# THE TASK:
List every musical work named in the passage on bells that follows.

# DOCUMENT SEGMENT:

Victor Hugo’s Notre-Dame de Paris
In Victor Hugo‘s Notre-Dame de Paris (The Hunchback of Notre-Dame), published in 1831, the cathedral’s bells are central to the novel. Quasimodo, the hunchback, is brought up to be the bell-ringer and swings from a rope to save Esméralda from the gallows.
The Canonical Hours
Bells are also linked to the eight Canonical Hours or Liturgy of the Hoursand the more secular, but devotional, Book of Hours. In “Frère Jacques,” a 17th-century song, the eponymous Frère Jacques rings the canonical hour called matins:
Frère Jacques, frère Jacques, Dormez-vous ? Dormez-vous ? Sonnez les matines! Sonnez les matines! Ding, dang, dong. Ding, dang, dong.
—ooo—
But let us return to Russia.
Although church bells are used in many cultures, for both liturgical and secular purposes, in Russia, they play a more central role than they do in the Western Church. However, the phenomenon I wish to emphasize is, first, their being imitated in music and, second, their being used as a musical instrument.
Rachmaninov and Tchaikovsky composed music which, unlike the compositions of the Group of Five, did not attempt to be a national idiom, which does not mean that their music is not Russian. It features bells.
A discussion of bells could lead to a very long post. For the time being, let us note that Russian composers use musical instruments to reproduce the sound of bells ringing and that they may used bells as instruments. As we have seen above, there is an instrument made of bells: the carillon. However, we will listen to two works for the piano composed by SergeiRachmaninov and imitating the sound of bells. We will also listen to Tchaikovsky’s 1812 Overture: bells and cannons.
The very end of SergeiRachmaninov‘s Prelude in C-sharp minor 🎶 (Op. 3/2) the sound of bells. One may not hear the bells immediately, but we are definitely listening to a reproduction of the sound of bells in a piece for the piano. I am including a performance by Russian-born pianist Vladimir Ashkenazy.
One can also hear bells at the very beginning of Rachmaninov’s Piano Concerto Op 18/2. I am embedding Hélène Grimaud‘s performance of this concerto. According to Wikipedia:
“[t]he opening movement begins with a series of bell-like tollings on the piano that build tension, eventually climaxing in the introduction of the main theme.”
(See Piano Concerto Op 18/2, Wikipedia.)
We have already seen two paintings by Isaac Levitan’s (August 30, 1860 – August 4 1900). Isaac Levitan, a Jew, was a Lithuanian-Russian artist and he created the “mood landscape,” lyrical landscape paintings. Levitan was associated with the Peredvizhniki(wanderers), a group of artists who sought more freedom than was allowed by academic art. Levitan was a friend of Nikolai Chekhov, a painter, and also befriended Nikolai’s brother, Anton Chekhov.
Nikolai had died of tuberculosis in 1889 and, as mentioned in earlier posts, Levitan spent the last year of his life at Anton Chekhov’s house, in Crimea. Levitan died of a terminal illness at the age of forty. Anton, a medical doctor, died of tubercolusis in 1894.
Despite ill-health, Levitan was extremely productive. According to Wikipedia, “Isaac Levitan‘s hugely influential art heritage consists of more than a thousand paintings, among them watercolors, pastels, graphics, and illustrations.”
The above painting reminds me of Canada where birch trees are plentiful. You probably remember from our voyageurs blogs that canoes were made of birch. If one was destroyed, voyageurs and Amerindians could build a new one quickly by helping themselves to what birch trees provided. Nails were not used in building canoes.

# RECORDS:
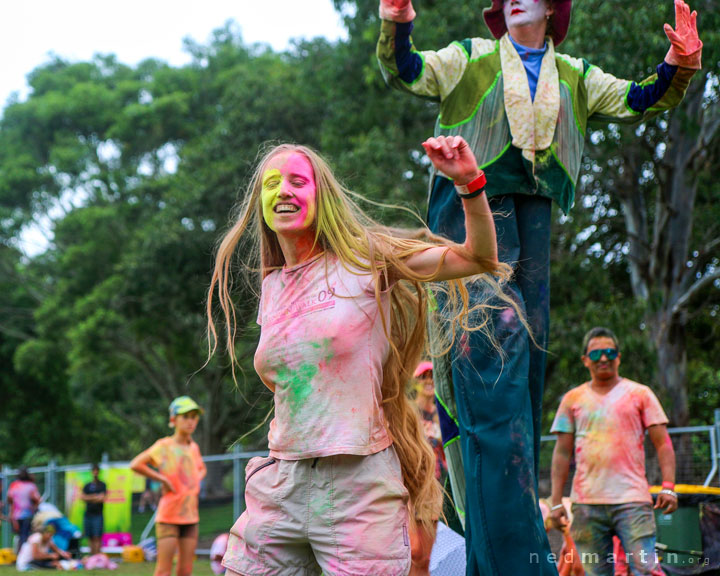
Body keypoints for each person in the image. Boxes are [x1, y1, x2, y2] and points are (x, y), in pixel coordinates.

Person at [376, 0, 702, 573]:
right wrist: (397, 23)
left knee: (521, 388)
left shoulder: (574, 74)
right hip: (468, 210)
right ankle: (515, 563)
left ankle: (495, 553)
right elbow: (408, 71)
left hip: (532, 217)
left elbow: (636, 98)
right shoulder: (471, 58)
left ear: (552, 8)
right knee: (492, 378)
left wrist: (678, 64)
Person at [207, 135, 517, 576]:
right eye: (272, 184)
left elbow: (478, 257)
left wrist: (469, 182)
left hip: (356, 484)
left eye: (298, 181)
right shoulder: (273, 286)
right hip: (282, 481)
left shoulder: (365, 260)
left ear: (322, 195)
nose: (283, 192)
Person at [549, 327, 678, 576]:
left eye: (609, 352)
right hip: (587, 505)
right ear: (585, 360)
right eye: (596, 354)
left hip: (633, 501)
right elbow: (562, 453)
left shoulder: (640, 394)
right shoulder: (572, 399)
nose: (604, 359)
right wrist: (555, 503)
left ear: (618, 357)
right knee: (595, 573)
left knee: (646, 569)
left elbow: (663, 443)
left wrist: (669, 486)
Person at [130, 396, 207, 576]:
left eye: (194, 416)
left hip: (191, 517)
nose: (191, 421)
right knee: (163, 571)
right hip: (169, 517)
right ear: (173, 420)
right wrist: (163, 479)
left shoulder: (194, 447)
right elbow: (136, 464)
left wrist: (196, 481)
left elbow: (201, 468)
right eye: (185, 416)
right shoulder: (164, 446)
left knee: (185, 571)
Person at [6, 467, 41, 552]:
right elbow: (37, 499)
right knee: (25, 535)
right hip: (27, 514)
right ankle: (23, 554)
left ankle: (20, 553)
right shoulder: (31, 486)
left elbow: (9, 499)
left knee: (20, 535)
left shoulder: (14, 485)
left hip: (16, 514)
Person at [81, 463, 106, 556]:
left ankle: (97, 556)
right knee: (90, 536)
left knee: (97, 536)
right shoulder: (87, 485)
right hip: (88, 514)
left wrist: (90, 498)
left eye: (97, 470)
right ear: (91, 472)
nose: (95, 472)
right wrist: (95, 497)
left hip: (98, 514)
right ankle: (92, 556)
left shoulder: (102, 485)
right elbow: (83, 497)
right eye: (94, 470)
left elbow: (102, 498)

==

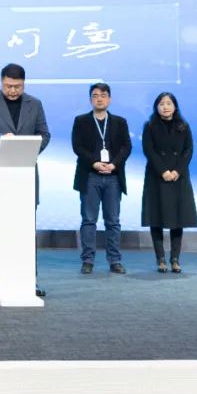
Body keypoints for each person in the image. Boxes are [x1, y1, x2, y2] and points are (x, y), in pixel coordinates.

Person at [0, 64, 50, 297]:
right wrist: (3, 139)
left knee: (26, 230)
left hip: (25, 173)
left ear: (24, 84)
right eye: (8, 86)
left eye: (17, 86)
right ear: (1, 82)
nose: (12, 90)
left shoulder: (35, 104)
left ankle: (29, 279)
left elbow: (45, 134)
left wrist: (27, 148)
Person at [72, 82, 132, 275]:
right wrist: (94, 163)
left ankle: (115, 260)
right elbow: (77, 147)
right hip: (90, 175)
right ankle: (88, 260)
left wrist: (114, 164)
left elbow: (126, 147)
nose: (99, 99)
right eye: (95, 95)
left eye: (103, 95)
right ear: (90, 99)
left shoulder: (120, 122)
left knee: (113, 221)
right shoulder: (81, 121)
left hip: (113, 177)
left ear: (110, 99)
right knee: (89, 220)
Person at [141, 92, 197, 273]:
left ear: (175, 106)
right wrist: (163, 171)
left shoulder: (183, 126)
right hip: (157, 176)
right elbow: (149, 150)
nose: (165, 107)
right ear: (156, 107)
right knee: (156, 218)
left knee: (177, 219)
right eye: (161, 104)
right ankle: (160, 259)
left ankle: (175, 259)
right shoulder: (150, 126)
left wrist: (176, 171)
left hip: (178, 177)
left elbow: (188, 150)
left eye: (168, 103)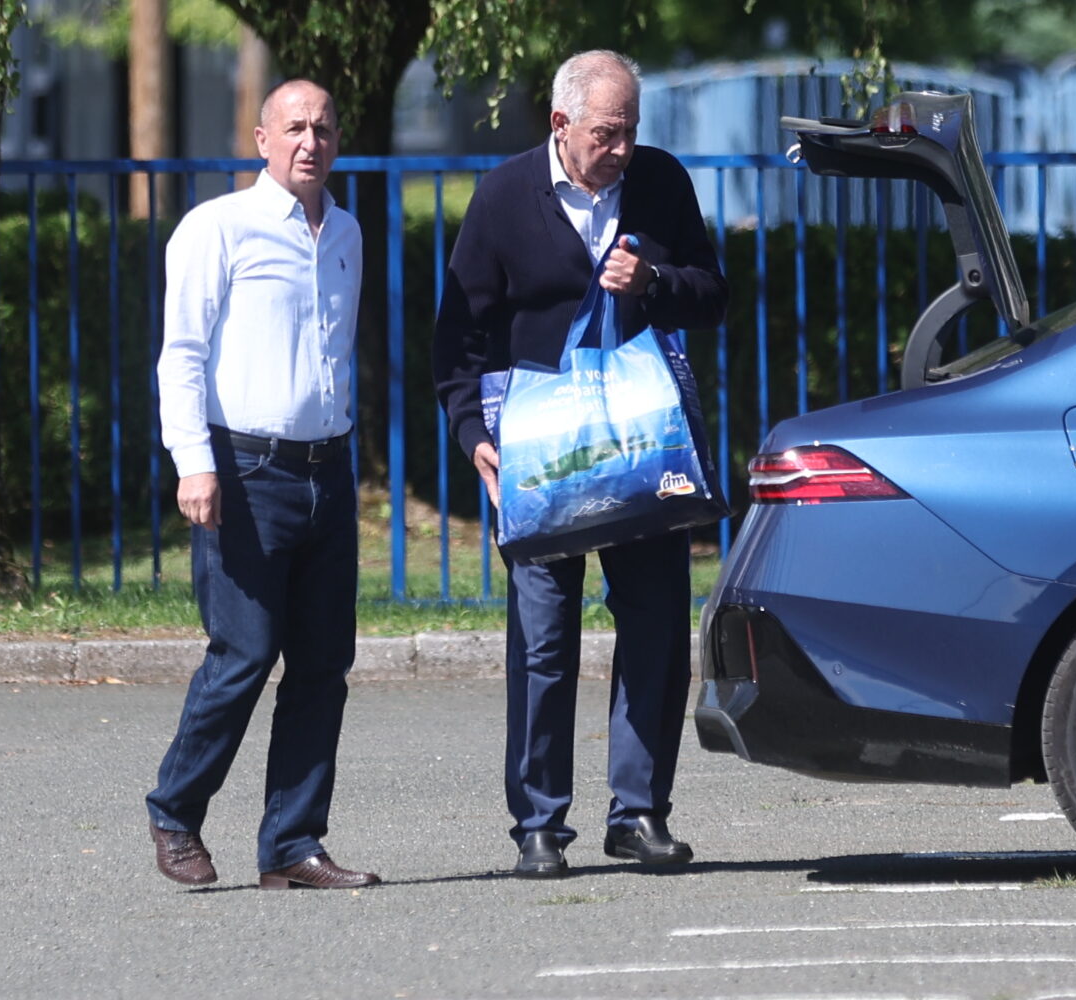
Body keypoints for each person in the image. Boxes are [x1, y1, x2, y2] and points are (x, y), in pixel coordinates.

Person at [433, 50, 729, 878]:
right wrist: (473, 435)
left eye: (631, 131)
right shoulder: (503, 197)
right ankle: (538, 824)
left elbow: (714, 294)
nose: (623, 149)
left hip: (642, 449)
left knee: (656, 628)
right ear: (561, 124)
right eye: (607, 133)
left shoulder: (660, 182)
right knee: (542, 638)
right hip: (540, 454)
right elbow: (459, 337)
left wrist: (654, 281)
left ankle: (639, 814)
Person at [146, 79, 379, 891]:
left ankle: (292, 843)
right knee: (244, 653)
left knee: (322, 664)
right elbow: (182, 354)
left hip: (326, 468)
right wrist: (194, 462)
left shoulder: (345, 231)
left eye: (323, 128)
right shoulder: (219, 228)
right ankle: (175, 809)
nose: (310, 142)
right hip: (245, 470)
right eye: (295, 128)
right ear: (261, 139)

# EXERCISE RESULT:
"Frère Jacques"
Prelude in C-sharp minor (Op. 3/2)
Piano Concerto Op 18/2
1812 Overture